Attention, une tendance inévitable
De plus en plus de lignes directrices recommandent une approche fondée sur la décision partagée. La plus récente ligne directrice du Groupe d’étude Canadien sur soins de santé préventifs sur le dépistage du cancer du sein place la décision partagée au cœur de ses recommandations. Par conséquent, nul parmi nous ne devrait simplement suivre une recommandation (pour ou contre) mais nous devrions plutôt, très souvent, faire appel à la décision partagée.
Annette O’Connor, une chef de file de la décision partagée au Canada et à l’étranger, a mené une des plus importantes initiatives de recherche au monde afin d’élaborer des outils pratiques pour les patients et les cliniciens. Elle a été aux avant-postes des travaux scientifiques sur la décision partagée, et elle a démontré comment cette approche peut faire une réelle différence2.
Même si d’autres travaux de recherche s’imposent pour déterminer la mise en œuvre optimale de la décision partagée et comprendre comment elle peut avoir le plus grand impact sur les issues cliniques7,8, il est essentiel que la décision partagée devienne une partie intégrante de la pratique de ceux et celles qui croient que les soins de santé devraient être au service du patient.
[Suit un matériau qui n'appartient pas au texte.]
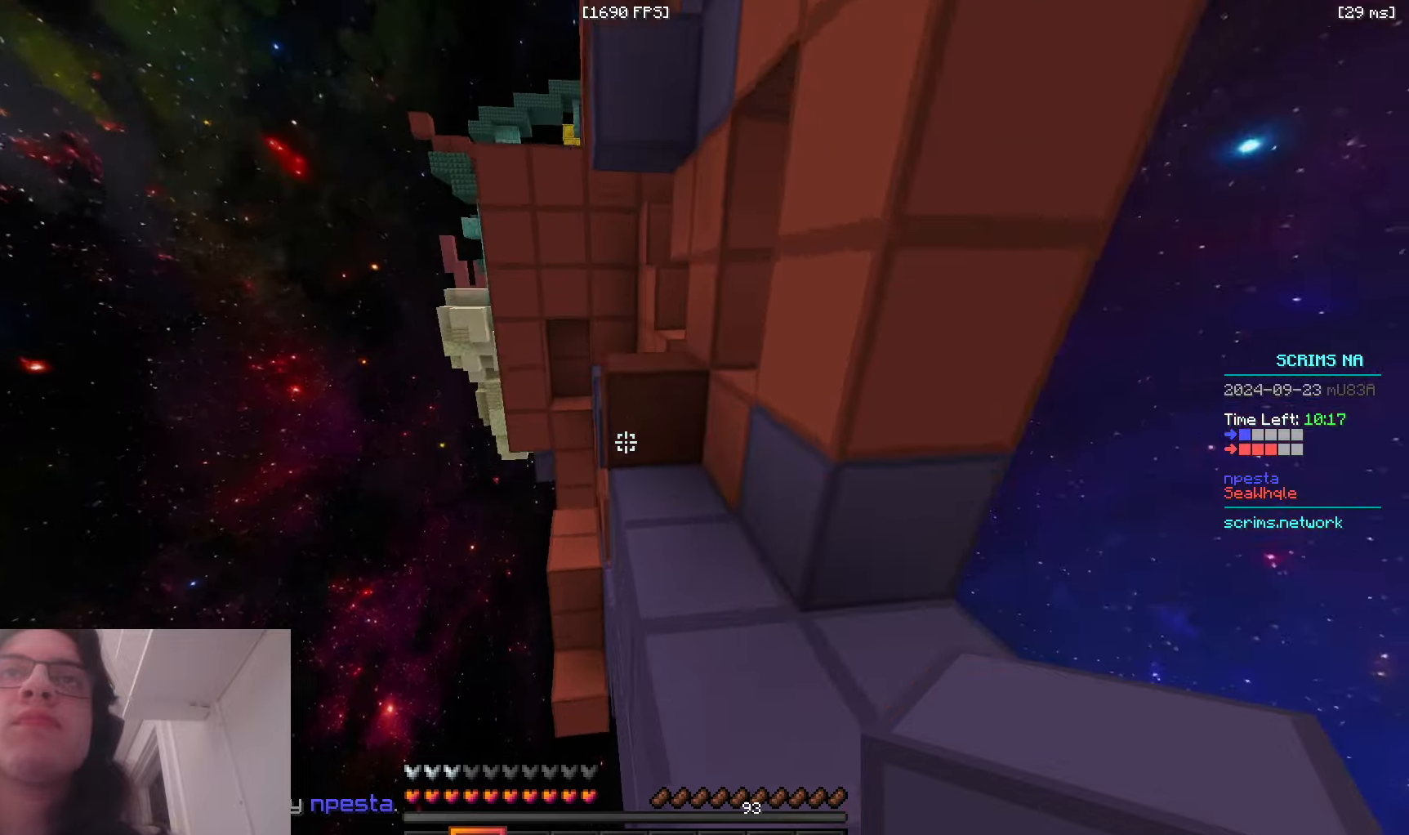
{"keys": ["w"], "mouse": [], "events": [[50, "d", "up"], [50, "mouse_left", "down"], [500, "mouse_left", "up"]]}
Guylène Thériault est vice-doyenne adjointe pour la formation décentralisée à l’Université McGill et responsable du volet Rôle du médecin au Campus Outaouais de McGill
Conflits d’intérêt – Aucun déclaré.
References
1. Elwyn G, Coulter A, Laitner S, Walker E, Watson P, Thomson R. Implementing shared decision making in the NHS. BMJ 2010;341:c5146. doi: 10.1136/bmj.c5146
2. Stacey D. et al. Decision aids for people facing health treatment or screening decisions. Cochrane Database of Systematic Reviews 2017, Issue 4. Art. No.: CD001431
3. Wennberg, John E. The Darmouth Atlas. Estimates based on Medicare claims done for the Institute of medicine. 2010
4. Fagerlin, Angela and al. Patients’ Knowledge about 9 Common Health Conditions: The DECISIONS Survey. Med Decis Making 2010;30:35S–52S
5. Legaré F.,Thompson-Leduc P. Twelve myths about shared decision making. Patient education and counselling 96 (2014) 281-286.
6. https://med.dartmouth-hitchcock.org/csdm_toolkits.html
7. Aubree Shay L., Elston Lafata J. Where is the evidence? a systematic review of shared decision making and patient outcomes. Med Decis Making. 2015 Jan; 35(1): 114–131.
8. Legare F. and al. Interventions for increasing the use of shared decision making by healthcare professionals. Cochrane systematic review database. July 2018.